Mannheim. Thomas Schulz regt sich auf. „Leute, tut mal was!“, ruft er. Dabei meint er nicht etwa die Beschäftigten des Mannheimer Bilfinger-Konzerns, dessen Vorstandschef er ist. Dazu hätte er auch keinen Grund, das zweite Quartal 2025 brachte erfreuliche Zahlen mit einem besonders dicken Plus bei Aufträgen.
Und darüber berichtet Schulz zuerst auch ganz entspannt bei der Telefonkonferenz mit Journalisten am Donnerstag. Nein, Schulz regt sich auf, als Fragen zur deutschen Wirtschaft kommen, wettert über Kanzler Friedrich Merz und Wirtschaftsministerin Katherina Reiche.
Schulz: Politik soll nicht nur reden, sondern machen
„Die Politik ist schwach, wenn man nur redet, nicht macht“, schimpft er. Auf die Defizite Deutschlands hat der Manager, der lange Jahre in Skandinavien gearbeitet hat, einen besonders kritischen Blick. Bundesweit ist er ein gefragter Gesprächspartner zu dem Thema. „Der Standort Deutschland schwächelt“, sagt der CEO. Der Investitionsstau müsse sich endlich lösen. Das gehe nur, wenn die Politik endlich das umsetze, was sie versprochen hat.

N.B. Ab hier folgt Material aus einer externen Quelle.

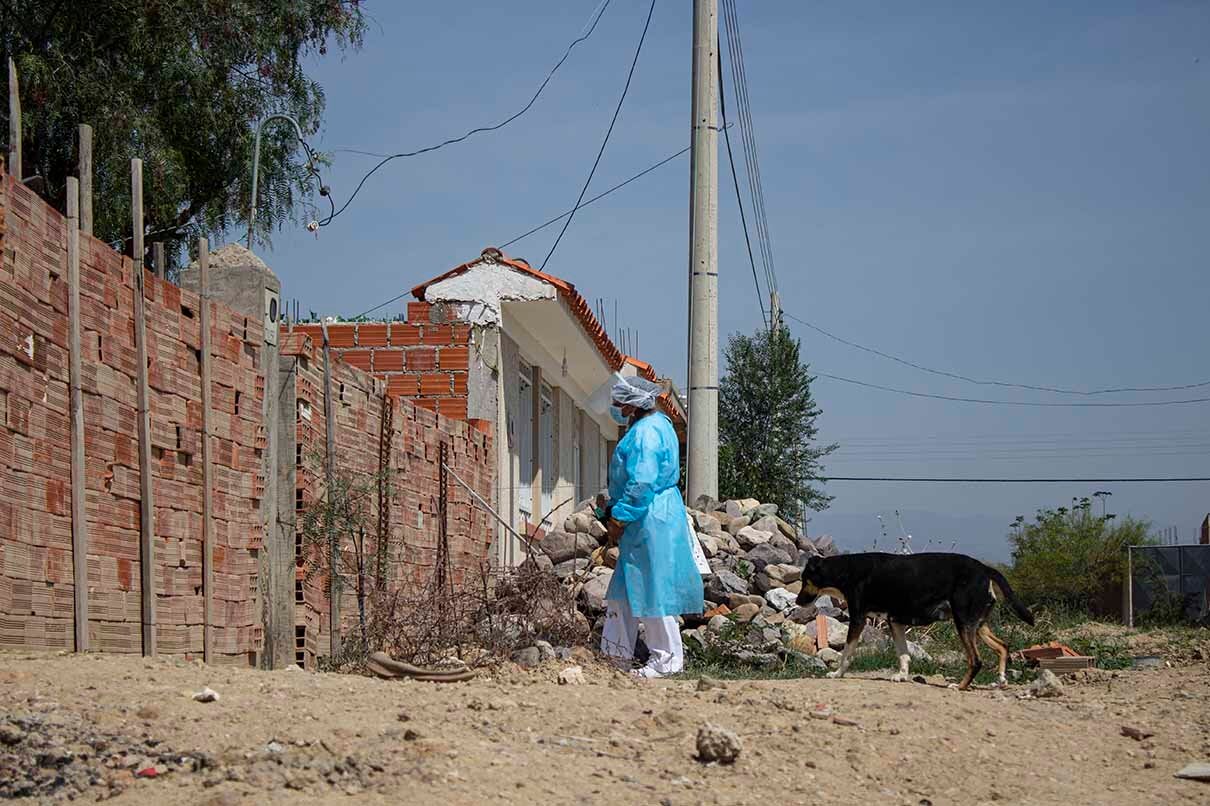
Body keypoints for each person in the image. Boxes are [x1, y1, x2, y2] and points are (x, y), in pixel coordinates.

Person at [599, 375, 704, 678]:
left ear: (633, 403)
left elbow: (641, 480)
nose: (616, 406)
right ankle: (613, 655)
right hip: (648, 516)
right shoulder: (659, 425)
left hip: (648, 516)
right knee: (624, 590)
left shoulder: (645, 433)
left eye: (620, 400)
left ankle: (666, 661)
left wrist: (619, 516)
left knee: (653, 587)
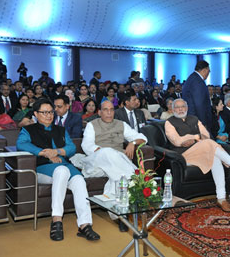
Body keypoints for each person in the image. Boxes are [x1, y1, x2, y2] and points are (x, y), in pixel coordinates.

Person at [16, 99, 100, 241]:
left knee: (79, 180)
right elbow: (21, 144)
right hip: (43, 169)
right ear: (36, 114)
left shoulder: (60, 129)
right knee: (62, 170)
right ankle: (56, 220)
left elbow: (71, 147)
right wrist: (44, 153)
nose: (49, 115)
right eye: (44, 112)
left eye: (50, 112)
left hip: (63, 166)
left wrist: (57, 151)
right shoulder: (28, 130)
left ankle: (85, 224)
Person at [165, 99, 230, 212]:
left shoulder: (194, 119)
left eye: (183, 107)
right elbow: (177, 141)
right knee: (209, 144)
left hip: (202, 151)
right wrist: (196, 137)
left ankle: (221, 198)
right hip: (184, 155)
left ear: (187, 108)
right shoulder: (169, 122)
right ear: (173, 109)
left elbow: (206, 135)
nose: (180, 109)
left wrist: (193, 138)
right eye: (178, 107)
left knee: (215, 157)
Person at [80, 100, 147, 231]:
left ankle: (120, 214)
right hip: (96, 162)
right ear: (99, 112)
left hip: (116, 163)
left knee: (117, 176)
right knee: (108, 152)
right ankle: (137, 179)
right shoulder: (91, 125)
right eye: (105, 109)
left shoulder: (121, 124)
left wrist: (132, 143)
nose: (109, 112)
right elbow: (86, 146)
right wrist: (107, 153)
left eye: (111, 109)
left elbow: (142, 137)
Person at [182, 60, 213, 132]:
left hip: (192, 119)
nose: (208, 74)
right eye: (209, 71)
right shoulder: (198, 81)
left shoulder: (192, 78)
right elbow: (199, 104)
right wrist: (203, 123)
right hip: (197, 122)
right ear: (205, 70)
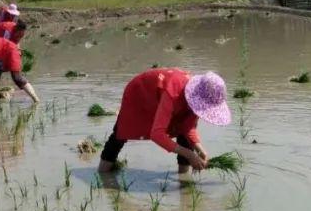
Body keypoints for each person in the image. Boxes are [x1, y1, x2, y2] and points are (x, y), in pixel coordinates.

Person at [98, 68, 229, 174]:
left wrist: (200, 150)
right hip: (140, 93)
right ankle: (102, 174)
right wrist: (190, 154)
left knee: (183, 135)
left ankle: (183, 179)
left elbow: (188, 128)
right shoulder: (173, 92)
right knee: (121, 133)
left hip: (164, 98)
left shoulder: (195, 102)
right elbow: (157, 135)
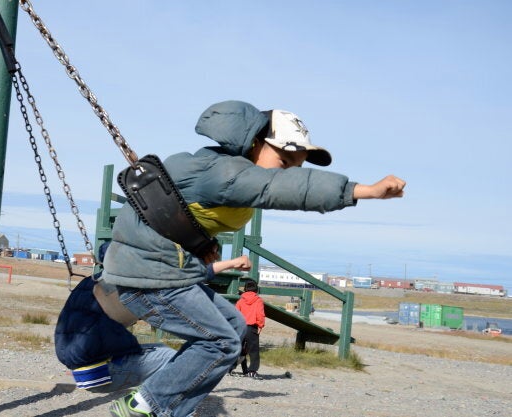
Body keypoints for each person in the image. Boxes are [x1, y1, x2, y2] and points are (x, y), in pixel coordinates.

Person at [102, 100, 406, 417]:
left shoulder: (224, 170)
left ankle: (166, 407)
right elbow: (278, 187)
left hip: (164, 274)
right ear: (255, 142)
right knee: (220, 342)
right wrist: (363, 191)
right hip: (149, 280)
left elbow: (181, 215)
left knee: (234, 329)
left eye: (295, 167)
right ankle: (144, 406)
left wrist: (202, 242)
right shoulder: (224, 172)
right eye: (284, 161)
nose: (287, 172)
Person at [54, 245, 252, 399]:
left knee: (159, 350)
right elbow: (190, 276)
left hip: (80, 367)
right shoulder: (129, 285)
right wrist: (232, 263)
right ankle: (155, 405)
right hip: (100, 371)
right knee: (183, 363)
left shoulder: (90, 282)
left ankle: (150, 400)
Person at [233, 280, 265, 378]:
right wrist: (260, 325)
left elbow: (235, 313)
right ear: (256, 289)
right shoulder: (258, 300)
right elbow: (260, 314)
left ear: (245, 289)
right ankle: (252, 371)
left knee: (240, 349)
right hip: (252, 328)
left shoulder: (241, 300)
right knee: (253, 351)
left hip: (240, 327)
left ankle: (232, 368)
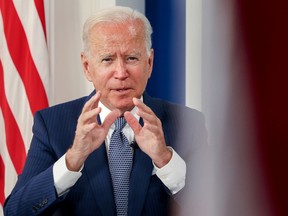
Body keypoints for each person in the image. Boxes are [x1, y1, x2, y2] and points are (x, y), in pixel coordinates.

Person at [4, 6, 207, 216]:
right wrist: (72, 160)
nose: (120, 73)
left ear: (149, 62)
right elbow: (16, 212)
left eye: (131, 58)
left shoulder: (188, 123)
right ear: (87, 66)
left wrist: (165, 159)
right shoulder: (52, 124)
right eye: (107, 59)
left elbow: (218, 207)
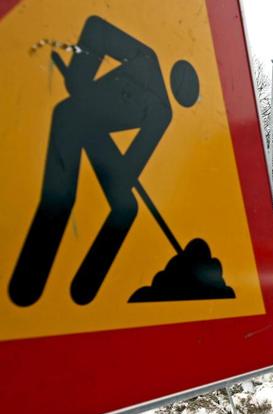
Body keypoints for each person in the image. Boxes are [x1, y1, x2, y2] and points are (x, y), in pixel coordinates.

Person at [9, 16, 200, 307]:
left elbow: (133, 163)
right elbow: (97, 29)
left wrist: (121, 172)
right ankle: (30, 283)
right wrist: (79, 76)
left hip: (90, 125)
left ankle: (84, 288)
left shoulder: (162, 112)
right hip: (73, 117)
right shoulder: (146, 61)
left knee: (125, 207)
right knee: (61, 198)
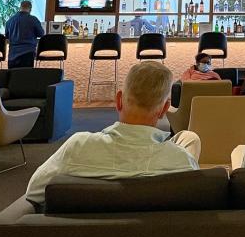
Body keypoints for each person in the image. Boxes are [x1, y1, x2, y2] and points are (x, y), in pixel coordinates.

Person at [25, 61, 200, 207]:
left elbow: (34, 192)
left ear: (118, 101)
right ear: (164, 110)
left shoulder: (78, 147)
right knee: (190, 139)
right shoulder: (181, 161)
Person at [4, 0, 44, 68]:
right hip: (28, 54)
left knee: (13, 76)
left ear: (20, 7)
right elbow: (41, 34)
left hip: (12, 55)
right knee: (26, 77)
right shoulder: (33, 19)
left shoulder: (10, 21)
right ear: (30, 9)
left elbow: (7, 36)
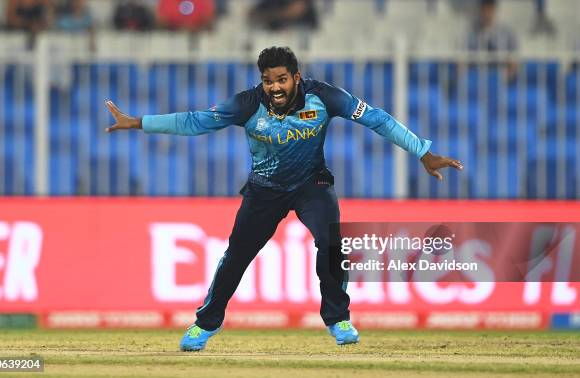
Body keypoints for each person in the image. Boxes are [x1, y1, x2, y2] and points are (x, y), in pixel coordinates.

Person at [105, 46, 463, 351]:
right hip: (264, 190)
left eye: (281, 79)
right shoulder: (247, 104)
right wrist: (138, 122)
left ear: (296, 77)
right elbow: (195, 121)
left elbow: (377, 119)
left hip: (312, 185)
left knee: (332, 242)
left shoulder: (323, 96)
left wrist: (422, 152)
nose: (274, 87)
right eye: (267, 80)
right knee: (237, 255)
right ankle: (206, 324)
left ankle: (338, 320)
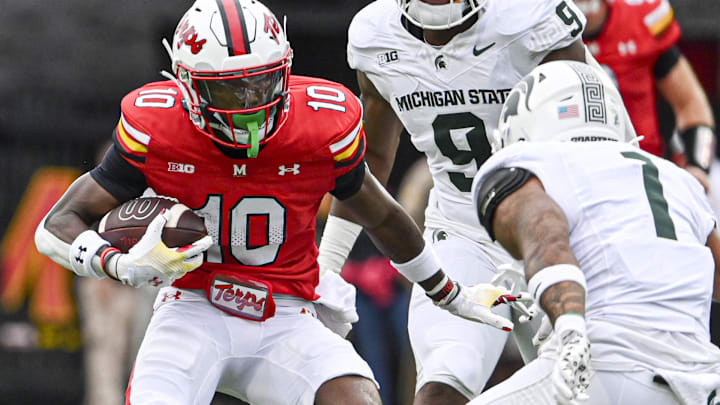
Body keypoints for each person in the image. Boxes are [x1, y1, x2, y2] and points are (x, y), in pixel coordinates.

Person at [32, 0, 524, 404]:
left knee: (358, 399)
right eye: (231, 90)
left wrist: (450, 293)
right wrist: (118, 264)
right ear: (187, 87)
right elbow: (58, 221)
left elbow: (383, 216)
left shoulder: (320, 122)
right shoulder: (157, 125)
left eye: (261, 81)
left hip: (287, 312)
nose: (250, 103)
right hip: (192, 307)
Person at [317, 1, 636, 404]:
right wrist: (326, 270)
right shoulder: (377, 36)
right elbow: (371, 162)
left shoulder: (530, 17)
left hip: (557, 227)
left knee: (581, 391)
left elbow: (598, 140)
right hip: (463, 230)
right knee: (441, 386)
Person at [469, 60, 720, 404]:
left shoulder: (535, 160)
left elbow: (545, 231)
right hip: (702, 383)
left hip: (606, 367)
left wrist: (571, 328)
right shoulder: (678, 180)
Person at [576, 0, 716, 191]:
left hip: (645, 176)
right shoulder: (535, 28)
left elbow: (690, 103)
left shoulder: (642, 18)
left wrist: (697, 166)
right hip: (573, 176)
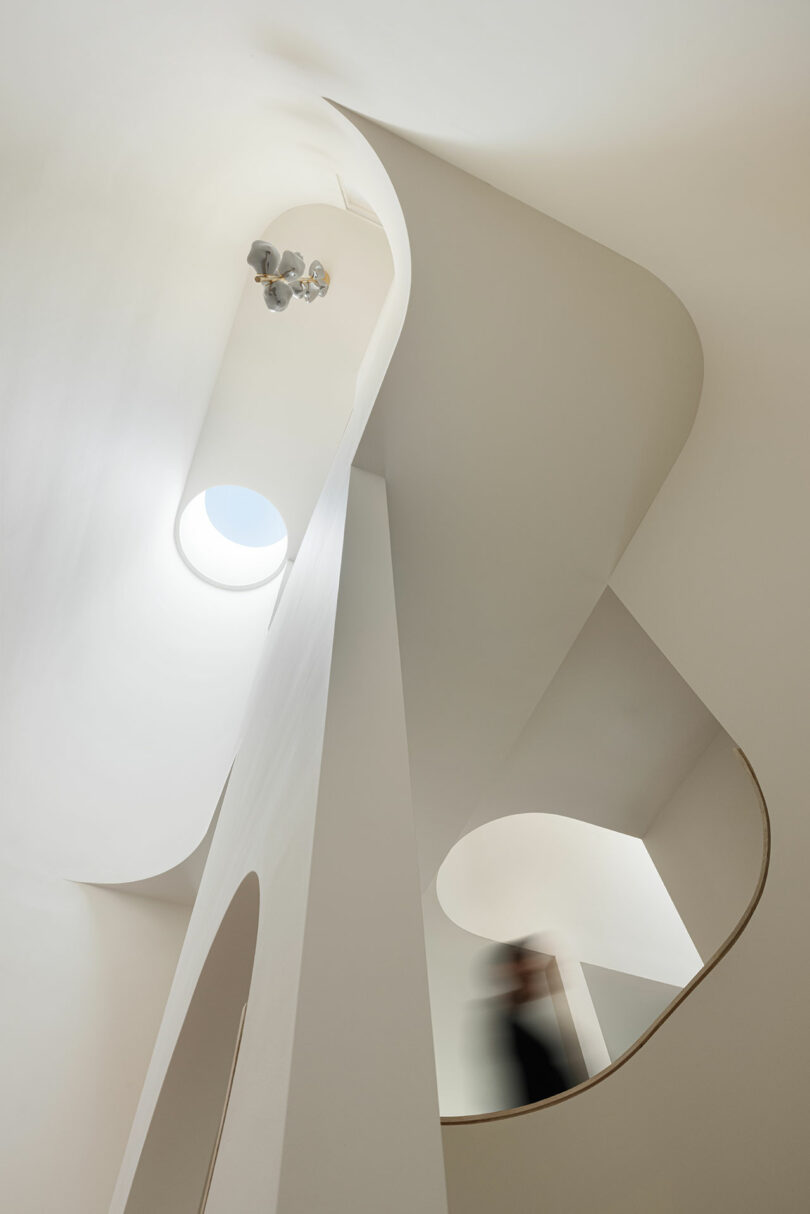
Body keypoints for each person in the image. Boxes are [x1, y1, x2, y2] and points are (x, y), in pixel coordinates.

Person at [488, 939, 571, 1106]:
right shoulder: (508, 1020)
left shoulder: (533, 1011)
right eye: (521, 960)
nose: (530, 967)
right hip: (543, 1107)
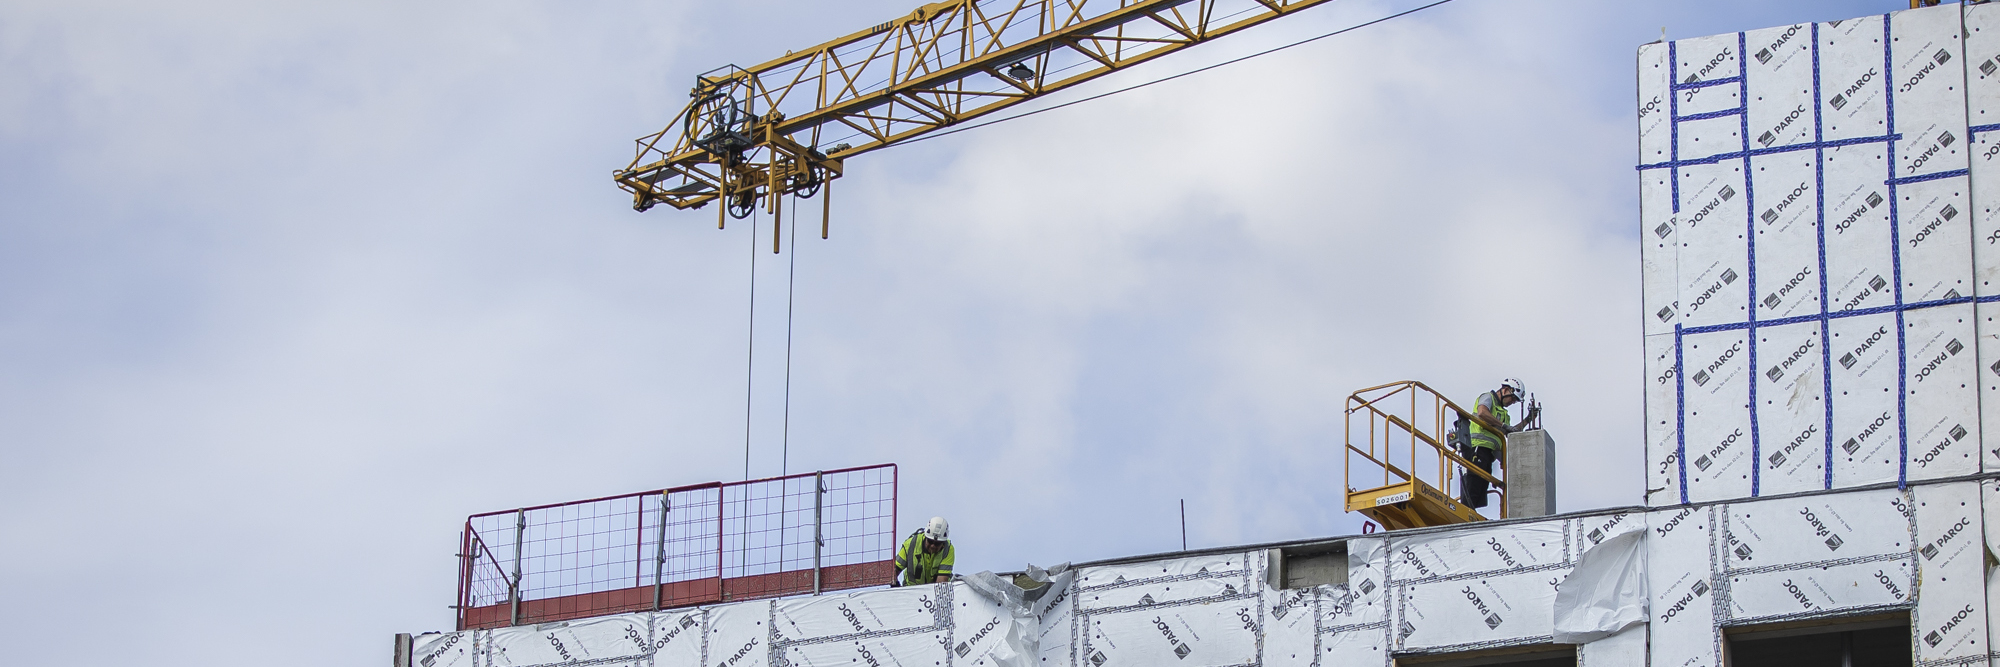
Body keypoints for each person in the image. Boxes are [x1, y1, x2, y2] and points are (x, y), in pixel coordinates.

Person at [1458, 378, 1539, 508]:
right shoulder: (1487, 397)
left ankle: (1471, 516)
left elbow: (1511, 432)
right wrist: (1504, 425)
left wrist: (1528, 419)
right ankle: (1466, 514)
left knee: (1481, 489)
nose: (1513, 402)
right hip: (1477, 448)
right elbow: (1482, 412)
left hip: (1489, 455)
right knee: (1474, 485)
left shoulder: (1504, 414)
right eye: (1513, 398)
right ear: (1506, 390)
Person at [892, 516, 954, 586]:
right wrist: (895, 585)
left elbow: (941, 583)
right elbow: (894, 569)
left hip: (932, 592)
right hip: (910, 590)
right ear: (925, 536)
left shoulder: (948, 550)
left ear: (943, 543)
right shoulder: (911, 545)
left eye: (937, 543)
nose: (932, 546)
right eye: (930, 541)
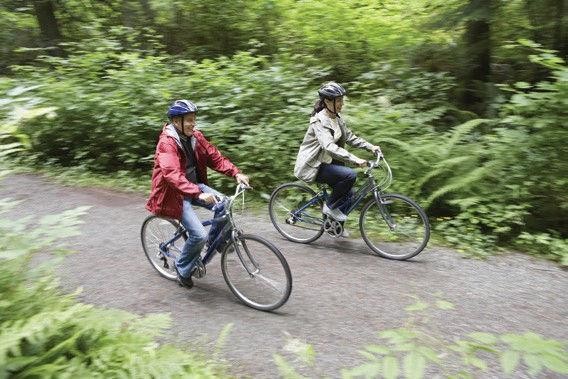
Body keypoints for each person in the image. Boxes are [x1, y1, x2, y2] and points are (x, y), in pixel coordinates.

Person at [146, 99, 250, 288]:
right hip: (175, 194)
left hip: (194, 187)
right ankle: (182, 269)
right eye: (190, 120)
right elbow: (172, 174)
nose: (194, 124)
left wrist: (236, 173)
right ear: (177, 121)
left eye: (194, 119)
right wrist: (198, 193)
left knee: (225, 204)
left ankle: (215, 242)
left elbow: (215, 158)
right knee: (198, 235)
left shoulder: (196, 137)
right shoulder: (166, 143)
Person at [294, 82, 382, 230]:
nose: (342, 104)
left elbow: (350, 137)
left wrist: (371, 147)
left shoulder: (336, 118)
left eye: (342, 100)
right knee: (350, 175)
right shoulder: (319, 121)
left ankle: (334, 227)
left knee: (351, 193)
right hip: (314, 165)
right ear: (328, 101)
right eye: (338, 100)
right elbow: (328, 146)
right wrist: (355, 159)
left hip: (327, 163)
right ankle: (329, 208)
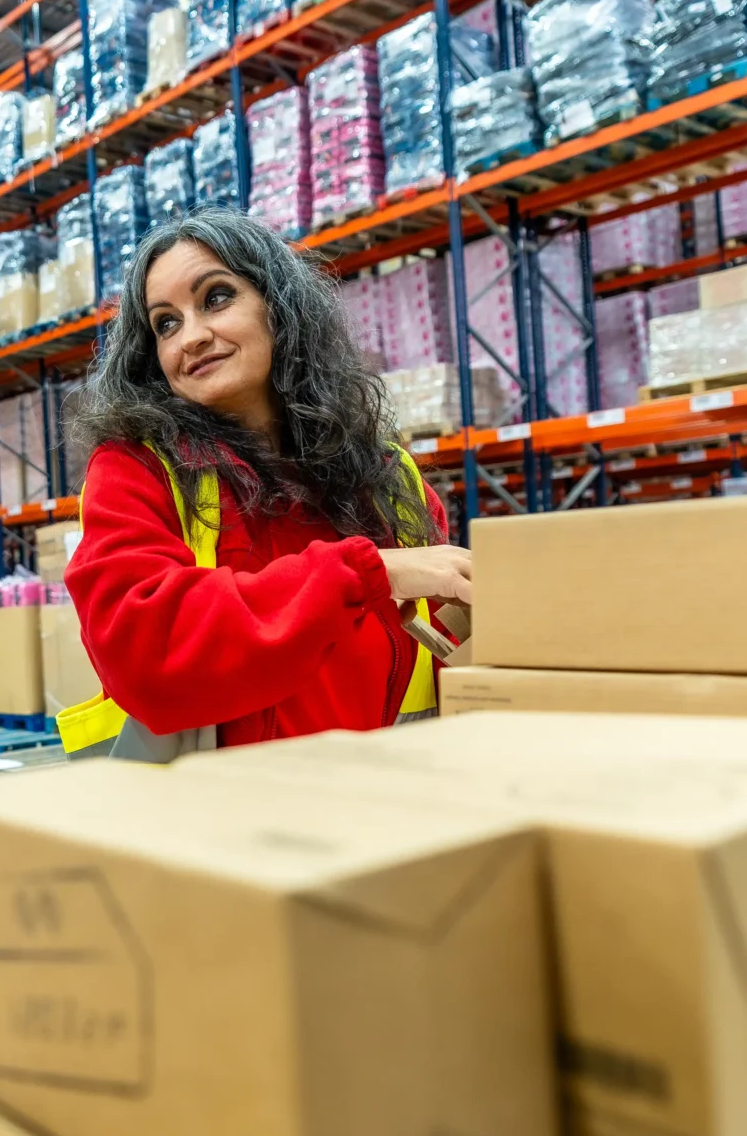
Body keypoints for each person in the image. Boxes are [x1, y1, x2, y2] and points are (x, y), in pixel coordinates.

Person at [59, 208, 472, 758]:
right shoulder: (136, 470)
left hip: (376, 810)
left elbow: (448, 663)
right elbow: (145, 650)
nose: (193, 337)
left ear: (279, 307)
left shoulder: (388, 477)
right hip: (208, 824)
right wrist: (367, 573)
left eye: (216, 297)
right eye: (166, 323)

Es lägen doch gute Vorschläge auf dem Tisch, betont der Bilfinger-Chef, darunter das große Investitionspaket. Dieses könnte den dringend benötigten Wachstumsschub bringen. „Die Regierung soll anfangen, das zu implementieren.“ Seine Bilanz der ersten 100 Tage der Bundesregierung fällt gnadenlos aus. Schulz: In der Wirtschaft wäre eine CEO, der nicht liefert, schon weg.
Großauftrag für Bilfinger in den Vereinigten Arabischen Emiraten
Deutschland als Bremsklotz Europas – das merkt Bilfinger auch in der Quartalsbilanz. Die Umsätze des Industrie-Dienstleisters in Europa treten auf der Stelle. „Maßgeblich daran, dass es nicht vorwärtsgeht, das muss man leider sagen, ist Deutschland“, sagt Finanzchef Matti Jäkel. Dafür läuft es in anderen Regionen besser, in den USA etwa oder im Nahen Osten. Gerade hat Bilfinger in den Vereinigten Arabischen Emiraten einen Großauftrag zur Installation einer Entsalzungsanlage an Land gezogen. Die Anlage soll die regionale Trinkwasserversorgung verbessern.
Von den US-Zöllen sieht sich Bilfinger nicht direkt betroffen, weil das Dienstleistungsgeschäft rein lokal sei. Ungemach könnte dem Unternehmen aber im US-Staat Georgia drohen. Beim Einsturz eines Stegs starben dort sieben Menschen. Eine Bilfinger-Beteiligung hatte den Anleger gebaut. Gegen diese und weitere Firmen ist nun Anklage eingereicht worden. Noch sei vieles dazu aber unklar, so Jäkel.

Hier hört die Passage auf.